FOR EACH NODE IN COLLECTION
  SET GIVEN PROPERTY VALUE = CORRESPONDING INDEX POSITION IN "IDS_ARRAY"
RETURN COUNT OF NODES WHERE GIVEN PROPERTY IS NULL

Based on the return value, it would know how many more times to do this. Cypher has a foreach loop but how I do this, especially if my unique_ids array is starting from a string in the Cypher query?

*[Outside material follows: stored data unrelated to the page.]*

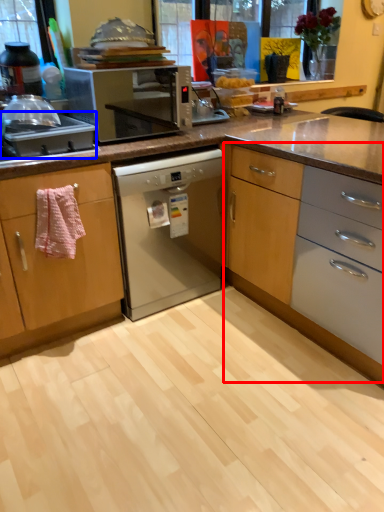
Question: Which object is further to the camera taking this photo, cabinetry (highlighted by a red box) or kitchen appliance (highlighted by a blue box)?

Choices:
 (A) cabinetry
 (B) kitchen appliance

Answer: (B)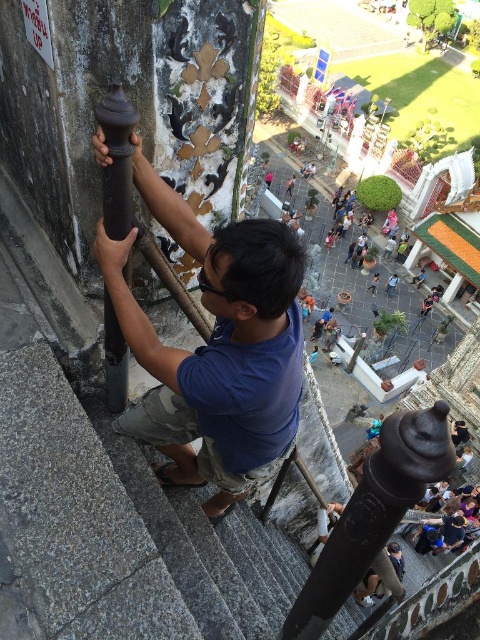
Is point (194, 476) positioned behind point (119, 193)?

unique_ids = ['first', 'second', 'third', 'etc']
i = 0
for node in matched_nodes
  node.my_id_property = unique_ids[i]
  i += 1
end

Is it even possible? Is there a different way of handling this that will work?

1

1 Answers

1
votes

Got it! Found http://java.dzone.com/articles/neo4j-cypher-creating, which provided a method for doing this, and http://jexp.de/blog/2014/03/quickly-create-a-100k-neo4j-graph-data-model-with-cypher-only/ pointed out the range function. My first draft of the Ruby code that performs this looks like this:

def add_ids_to(model)
  label = model.mapped_label_name
  property = model.primary_key
  total = 1

  until total == 0
    total = Neo4j::Session.query("MATCH (n:`#{label}`) WHERE NOT has(n.#{property}) RETURN COUNT(n) as ids").first.ids
    return if total == 0
    to_set = total > 900 ? 900 : total
    new_ids = [].tap do |ids_array|
                to_set.times { ids_array.push "'#{new_id_for(model)}'" }
              end
    Neo4j::Session.query("MATCH (n:`#{label}`) WHERE NOT has(n.#{property})
      with COLLECT(n) as nodes, [#{new_ids.join(',')}] as ids
      FOREACH(i in range(0,#{to_set - 1})| 
        FOREACH(node in [nodes[i]]|
          SET node.#{property} = ids[i]))
      RETURN distinct(true)
      limit #{to_set}")
  end
end

I think that's all pretty readable. Regarding the queries themselves, I'm using Neo4j.rb and neo4j-core, but I'm skipping the Cypher DSL in this case. I'm limiting each query to a max of 900 nodes because that was the highest I could reliably go without running out of memory. Tune for your JVM heap size.